■ ARTIKEL:
>>

Entscheidungsstichwort (Thema)

Benachteiligung von Arbeitnehmern wegen einer Schwerbehinderung durch die Abfindungsregelung in einem Sozialtarifvertrag

 

Leitsatz (redaktionell)

Eine Abfindungsregelung in einem Sozialtarifvertrag, wonach sich für einen schwerbehinderten Arbeitnehmer ein niedrigerer Abfindungsanspruch als für einen nicht schwerbehinderten Arbeitnehmer errechnet, weil der schwerbehinderte Arbeitnehmer bereits vor Vollendung des 63. Lebensjahres die Altersrente vorzeitig in Anspruch nehmen kann, stellt eine nicht gerechtfertigte mittelbare Benachteiligung wegen einer Schwerbehinderung dar.

 

Normenkette

AGG §§ 1, 3, 7

 

Verfahrensgang

ArbG Bochum (Entscheidung vom 26.08.2015; Aktenzeichen 3 Ca 651/15)

 

Tenor

Die Berufung der Beklagten gegen das Urteil des ArbG Bochum vom 26.08.2015 - 3 Ca 651/15 - wird auf Kosten der Beklagten zurückgewiesen mit der Maßgabe, dass die Zahlungsverurteilung ohne den Zusatz "netto" erfolgt.

<<

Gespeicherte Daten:
>>

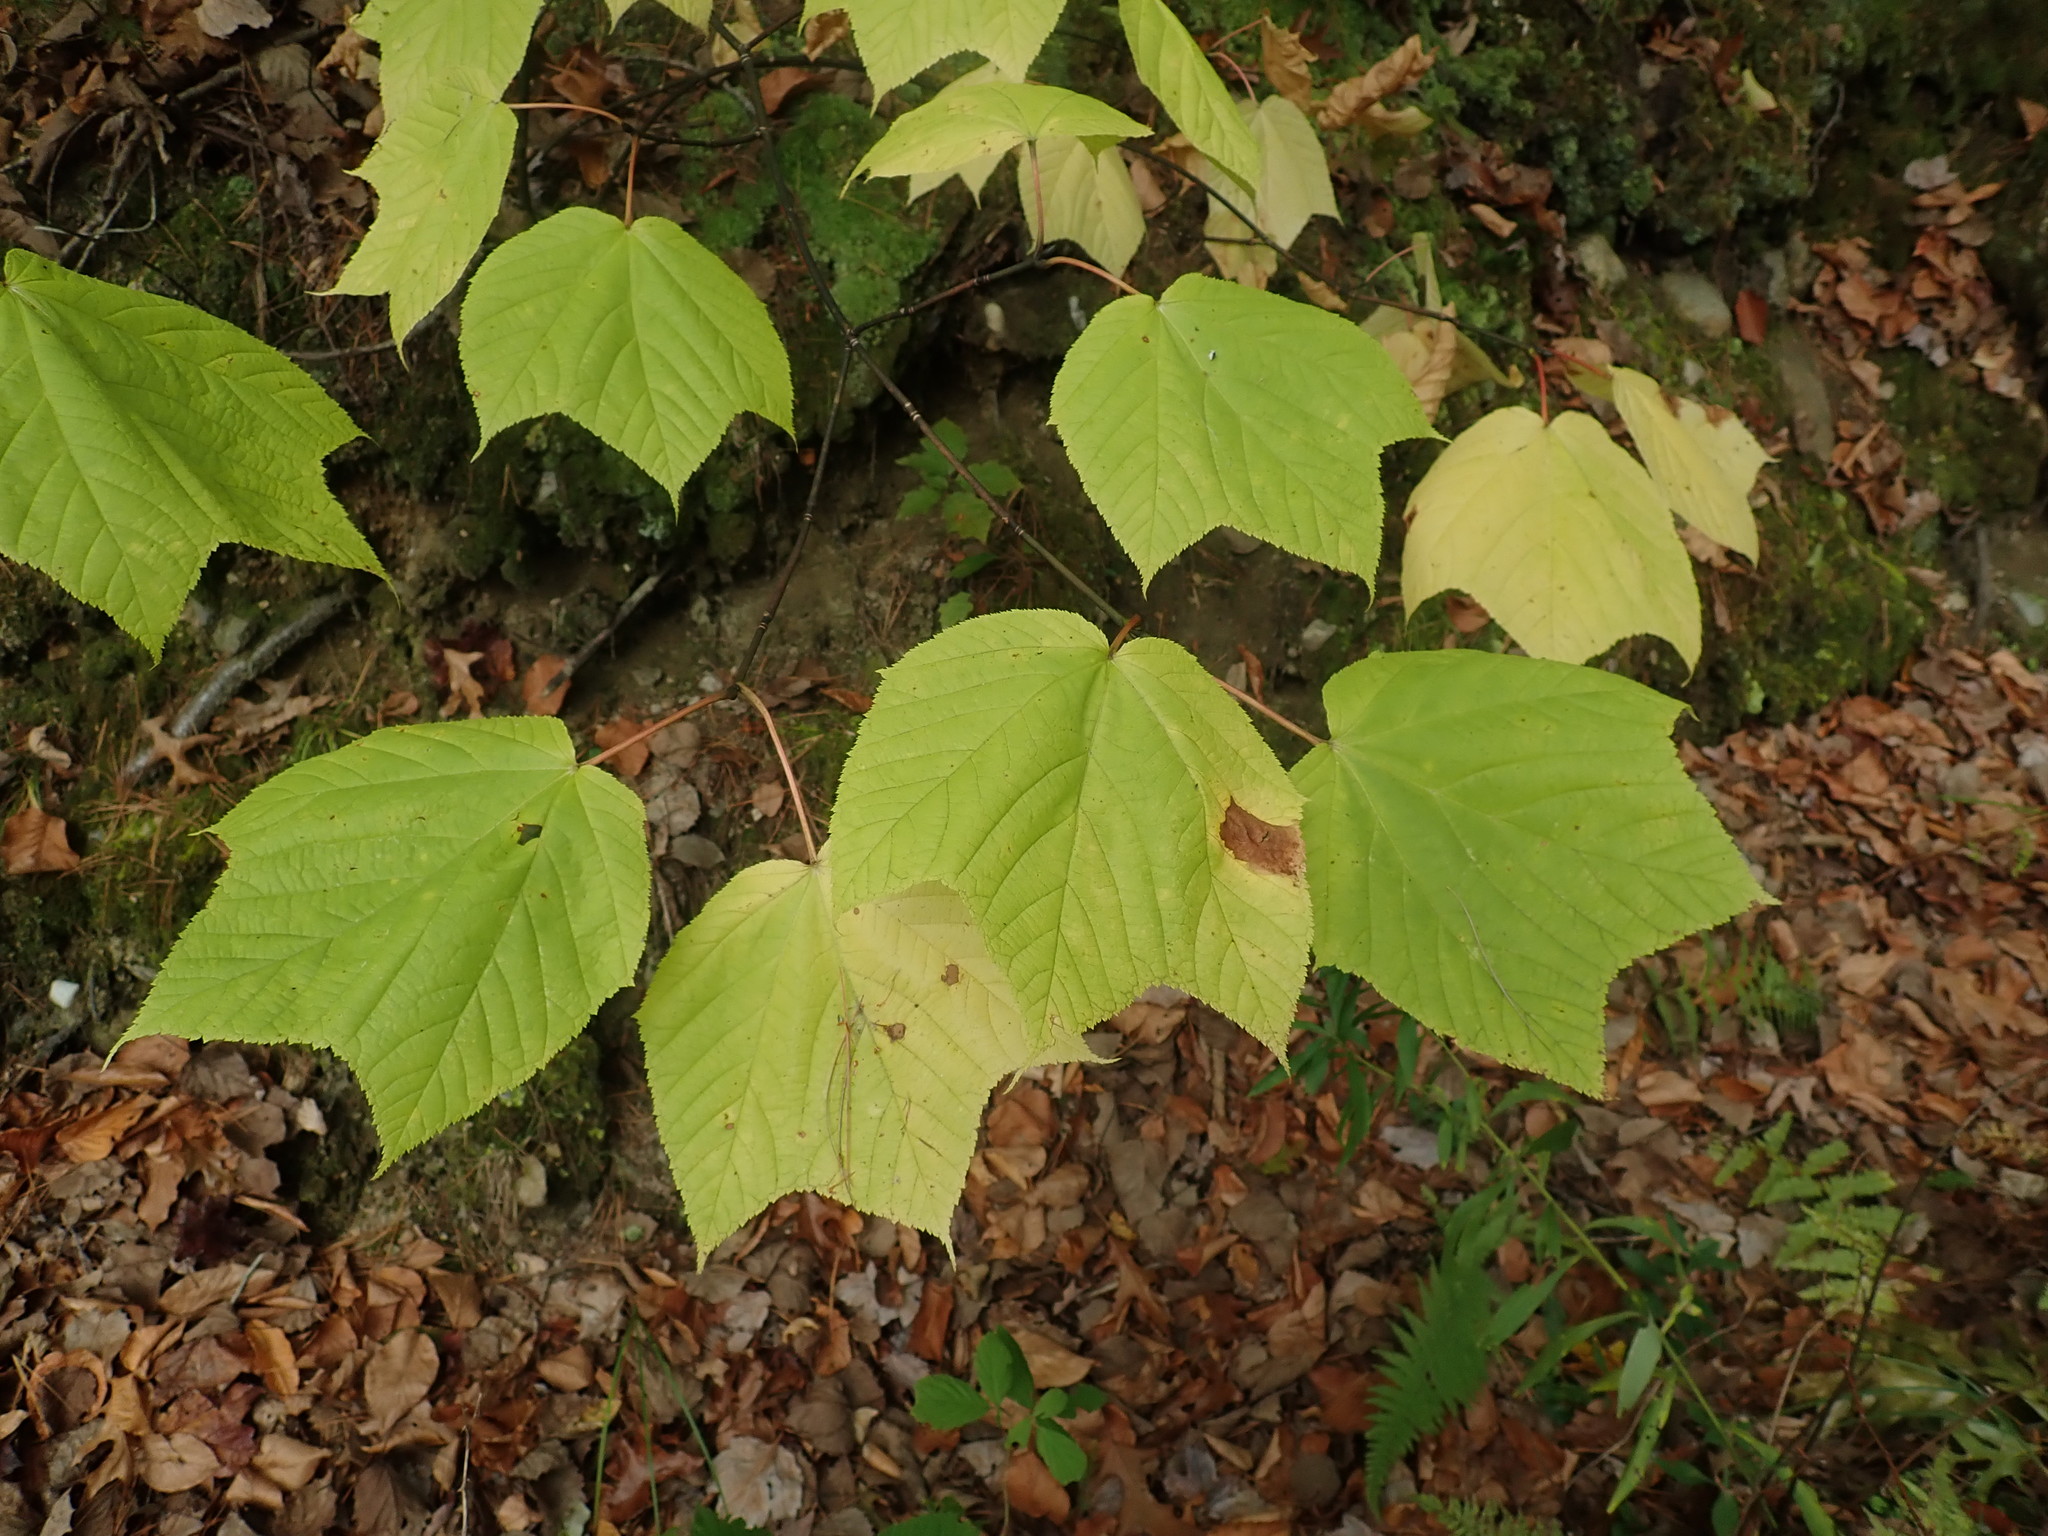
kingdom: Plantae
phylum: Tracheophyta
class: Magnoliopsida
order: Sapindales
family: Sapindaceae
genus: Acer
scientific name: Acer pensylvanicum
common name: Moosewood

<<
>>

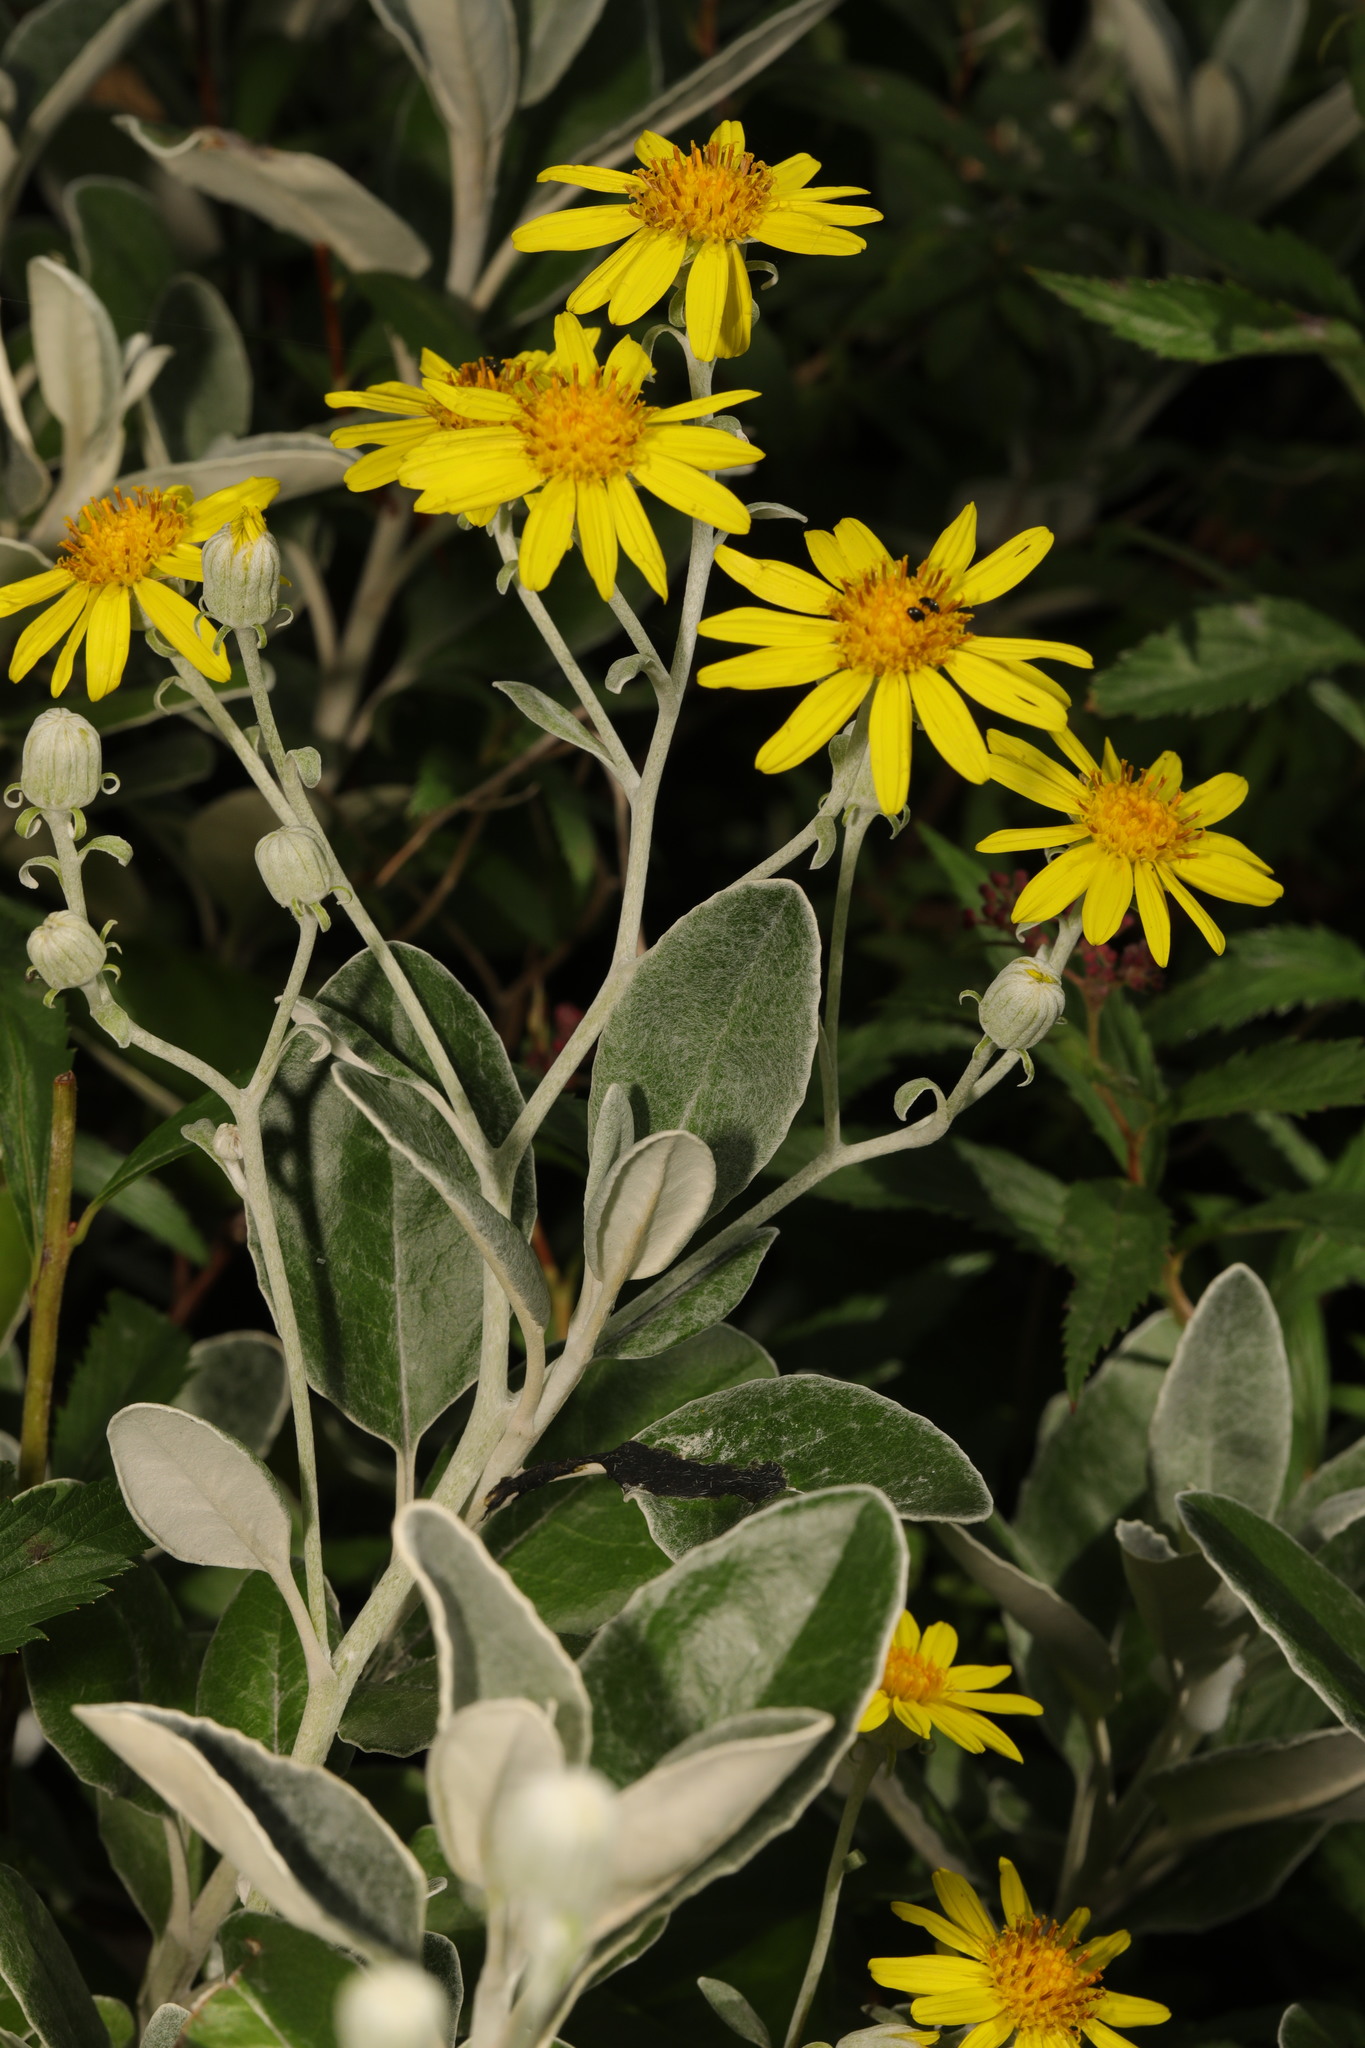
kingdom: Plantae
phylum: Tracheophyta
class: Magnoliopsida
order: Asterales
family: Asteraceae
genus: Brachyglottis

<<

■ AUFGABE:
Greifen Sie das Urteil zur Abfindung schwerbehinderter Arbeitnehmer auf und führen Sie es im Anschluss an den letzten Satz fort. Die Daten sind eigenständiges Material und gehören nicht zum Urteil.

■ LÖSUNG:
Die Revision wird zugelassen.

 

Tatbestand

Der Kläger beansprucht eine höhere Abfindung mit der Begründung, die Regelung zur Berechnung der Abfindung im Sozialtarifvertrag bzw. Sozialplan aus dem Jahr 2014 benachteilige ihn ungerechtfertigt wegen seiner Schwerbehinderung.

Der Kläger ist Mitglied der IG Metall. Mit Ablauf des 31.12.2014 schied er auf der Grundlage eines dreiseitigen Vertrags aus betriebsbedingten Gründen aus dem langjährig bestehenden Arbeitsverhältnis zu der Beklagten aus (Präambel des dreiseitigen Vertrags: "Aufgrund der Stilllegung des Werkes C zum 31.12.2014"). Der dreiseitige Vertrag aus August/September 2014 weist in § 1 einen bezifferten "einmaligen Abfindungsbetrag" zugunsten des Klägers aus "als Ausgleich für den Verlust des Arbeitsplatzes nach Maßgabe der Ziffer C. 2.6 und 2.3a des Sozialtarifvertrages/ Sozialplans in entsprechender Anwendung der §§ 9, 10 KSchG, §§ 24, 34 EStG" (vollständige Kopie des dreiseitigen Vertrags in der Gerichtsakte). Die individuellen Daten des Klägers dieses Rechtsstreits sind:

Geburtsdatum Kläger

1959

GdB

50

Betriebszugehörigkeit seit

01.09.1975

Bruttomonatsentgelt

3.224,52 €

Abfindung (dreiseitiger Vertrag)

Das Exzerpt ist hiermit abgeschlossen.